Teen periods; 6 strategies for supporting healthy, happier cycles.

Teen periods; 6 strategies for supporting healthy, happier cycles.

Starting your period can be tough! Most of us can clearly remember this time in our lives, your body is changing (a lot!), you’re trying to make friends in a new school and you’re just feeling pretty uncomfortable all round! 

Having to deal with painful periods is just another thing that gets added to the list of overwhelm for many young teen girls. And having a conversation with your parents about your new menstrual cycle is often the last thing you want to do! 

Here are six things you can do to support the teen in your life:

1. Nutrient-Rich Diet:

    Encourage a balanced and nutrient-rich diet to support overall health and hormonal balance. Ensure that teens have an adequate intake of iron, calcium, vitamins, and omega-3 fatty acids (from oily fish, nuts & seeds). Include a variety of fruits, vegetables, whole grains, and lean proteins in their meals.

    Teens can often start to experiment with their nutrition, if they are trialling the removal of foods e.g. trying out a plant based diet or if they tend to eat a lot of the same foods on a daily basis, introducing a supplement, like the PMS & Hormone Balance Blend, would be a very welcome addition to their diet to ensure they’re getting all the nutrients they need at this time.

    2. Hydration:

    Proper hydration is essential for overall well-being and can positively impact menstrual health. Encourage teens to drink an adequate amount of water throughout the day, about 1.5-2L is a great goal. Herbal teas and hydrating foods like watermelon and cucumber can also contribute to hydration.

    3. Regular Exercise:

      Physical activity plays a crucial role in maintaining hormonal balance and promoting a healthy menstrual cycle.

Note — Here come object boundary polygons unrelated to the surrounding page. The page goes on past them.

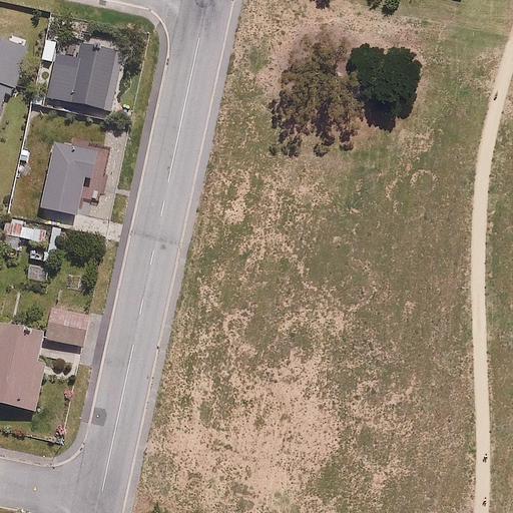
[(0,130),(27,47),(0,38),(0,130)]
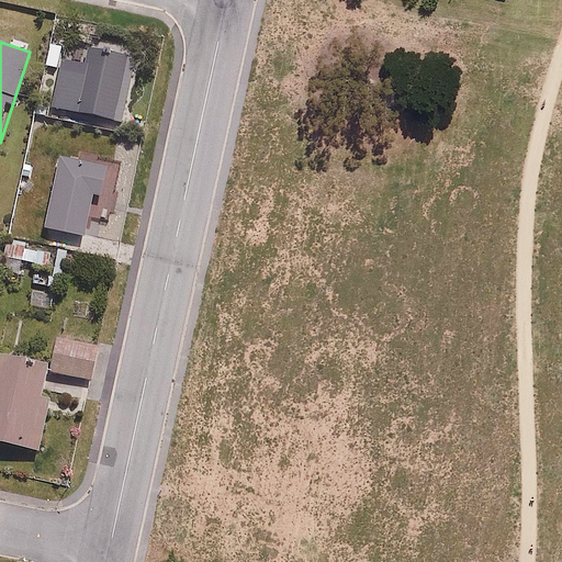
[(123,123),(132,59),(58,48),(49,112),(123,123)]
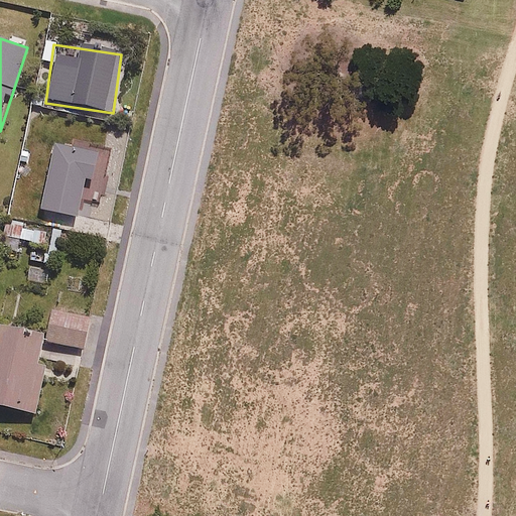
[(94,179),(100,151),(56,143),(43,211),(77,217),(84,177),(94,179)]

While many of us tried to urge our PE teacher to let us sit out class when we had our period, gentle exercise during menstruation can be very supportive for relieving pain and promoting mental wellbeing. Encourage teens to engage in regular exercise, whether it's team sports, dancing, yoga, or simply going for a walk. Exercise can help alleviate stress and contribute to overall well-being.

      4. Stress Management:

        Teach stress management techniques to help teens navigate the challenges of adolescence. These could include a simple box breathing exercise that they can turn to when they’re feeling overwhelmed or a journaling practice in a nice diary. Stress can impact hormonal balance and menstrual regularity. Activities such as mindfulness, deep breathing exercises, and journaling can be effective in managing stress - encourage them to find a form of stress management that they enjoy!

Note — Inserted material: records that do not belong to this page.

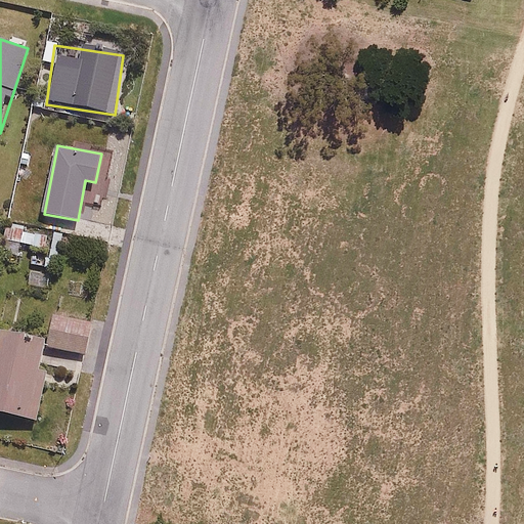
[(50,230),(11,222),(7,242),(47,250),(50,230)]
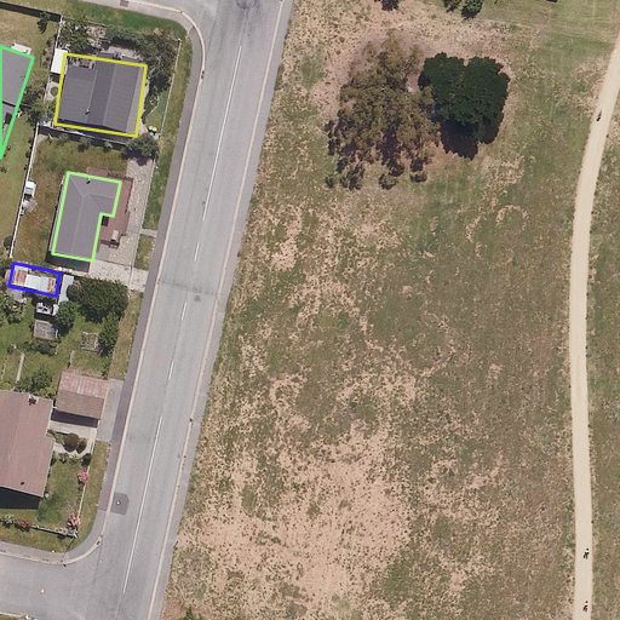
[(109,384),(58,374),(53,397),(51,408),(102,419),(109,384)]
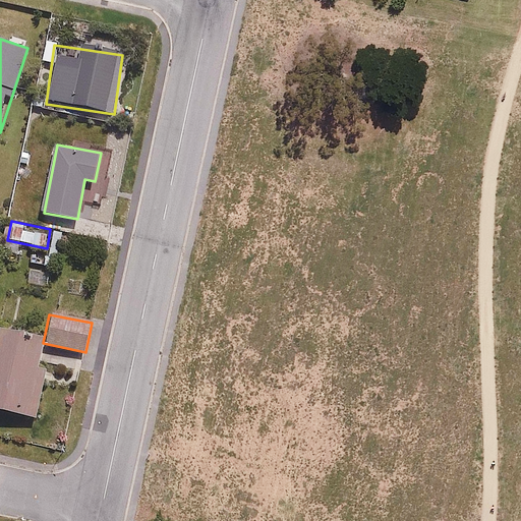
[(0,408),(42,417),(52,369),(38,366),(43,343),(45,334),(0,325),(0,408)]
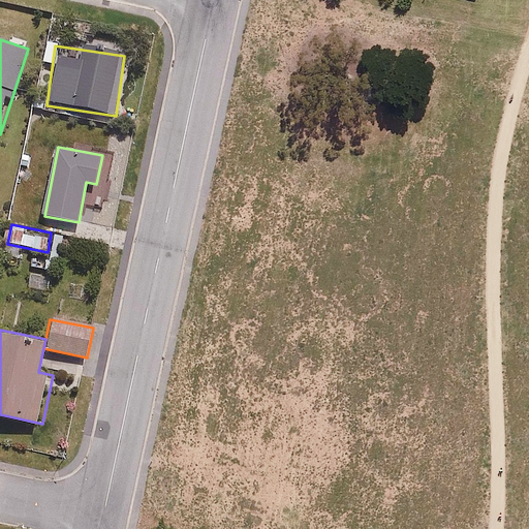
All buildings are outlined.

        5. Open Communication:

          Foster open communication about menstruation and menstrual health. There’s zero need for it to be a taboo topic. A lot of us felt shame around our cycles growing up as a result of the poor societal narrative that surrounded periods in the 1990’s and early 2000’s, thankfully the taboo is slowly beginning to dismantle. Create a supportive environment where teens feel comfortable discussing any concerns or questions they may have because they are bound to be experiencing changes in their body and symptoms that they’ve never had before - which can be pretty daunting! Providing accurate information and addressing misconceptions helps build confidence and reduces anxiety.

          6. Establishing Regular Sleep Patterns:

            Adequate sleep is crucial for hormonal regulation and overall health. Encourage teens to maintain a consistent sleep schedule, aiming for 8-10 hours of sleep per night. Quality sleep contributes to emotional well-being and can positively influence the regularity of menstrual cycles.

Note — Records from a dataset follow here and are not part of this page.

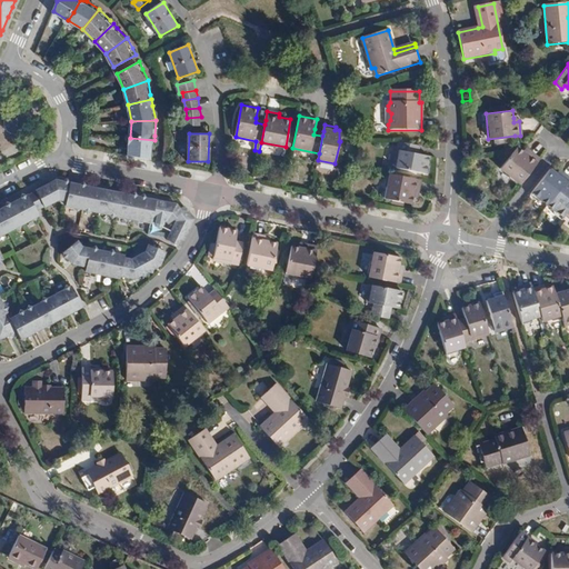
[(130,138),(129,155),(153,160),(155,145),(155,140),(130,138)]
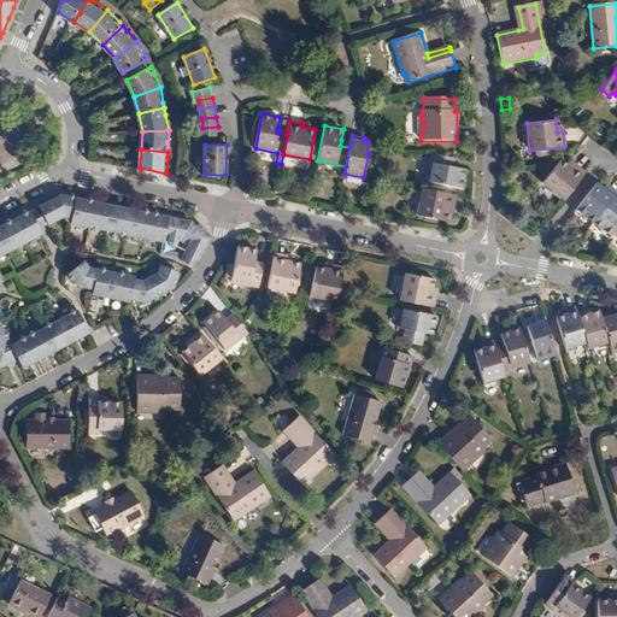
[(454,158),(435,153),(429,182),(464,189),(468,171),(458,169),(452,168),(454,158)]
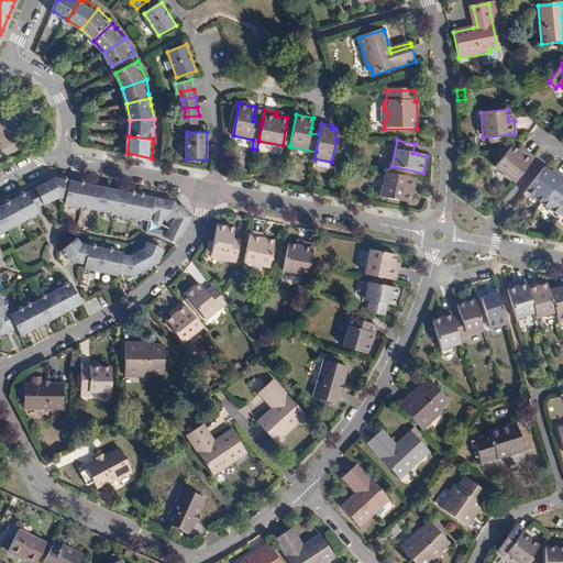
[(495,166),(515,181),(533,156),(523,148),(521,152),(517,148),(511,144),(495,166)]
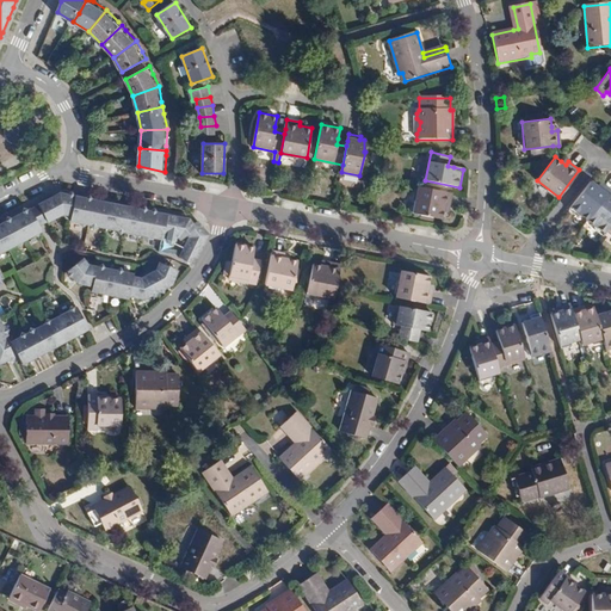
[(582,215),(587,218),(610,191),(603,185),(600,187),(598,186),(590,179),(568,208),(576,214),(582,215)]
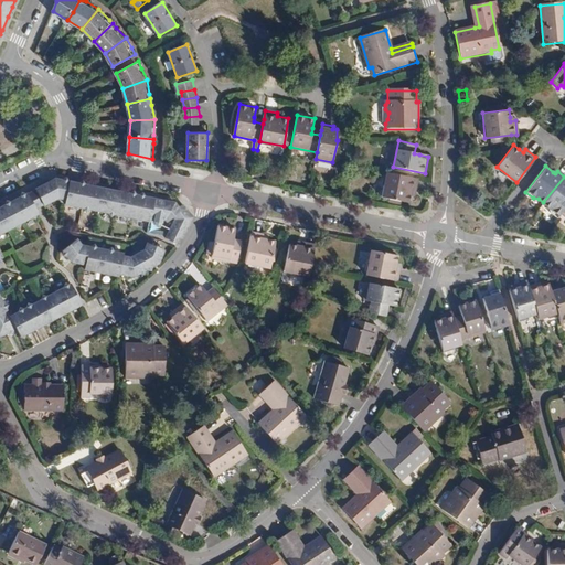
[(417,178),(387,171),(382,195),(393,198),(392,201),(401,203),(402,200),(408,201),(411,190),(415,191),(417,178)]
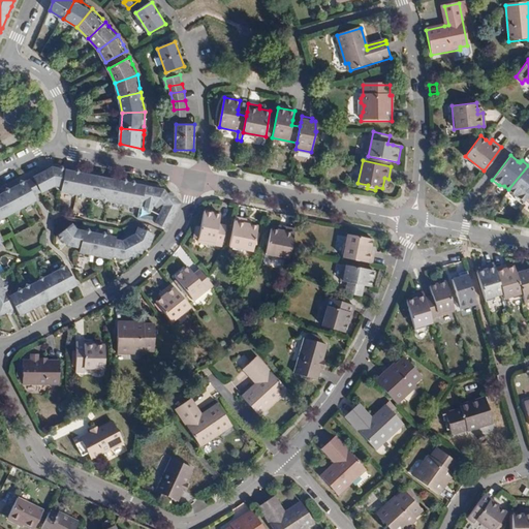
[(522,203),(525,199),(528,193),(528,165),(508,189),(514,193),(516,197),(522,203)]
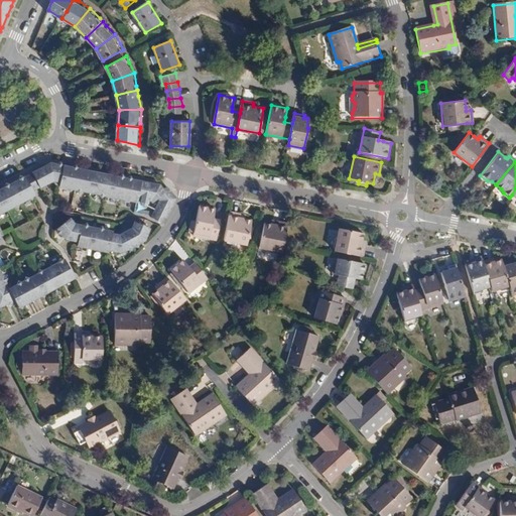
[(49,163),(32,173),(39,187),(52,180),(56,183),(60,184),(60,186),(69,188),(71,191),(75,189),(76,189),(77,189),(78,192),(82,190),(90,192),(99,195),(101,198),(105,196),(115,198),(116,201),(121,199),(122,200),(124,204),(128,201),(137,203),(138,199),(157,203),(154,218),(167,220),(168,218),(170,214),(173,207),(174,206),(176,199),(167,187),(161,186),(148,183),(136,181),(129,179),(125,179),(124,178),(115,177),(98,173),(94,172),(91,172),(80,170),(69,167),(65,166),(52,164),(49,163)]
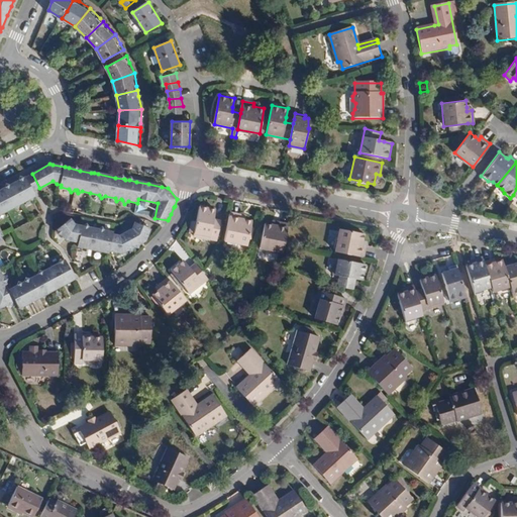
[(25,177),(32,191),(35,189),(39,188),(32,174),(28,176),(25,177)]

            Every teenager is unique, and their bodies may respond differently to lifestyle changes. Irregular periods are very common for teens while their hormones find their own rhythm, as the menstrual cycle develops and they reach late teens/early twenties, their cycle should have found some regularity. Encourage them to track their cycle using an app like Clue. Ideally, their cycle should mature to be between approximately 26 and 35 days. If they are significantly shorter or longer or if there are specific concerns such as a lot of pain and discomfort, make an appointment with your GP to discuss having further investigation into the route cause of the irregularities.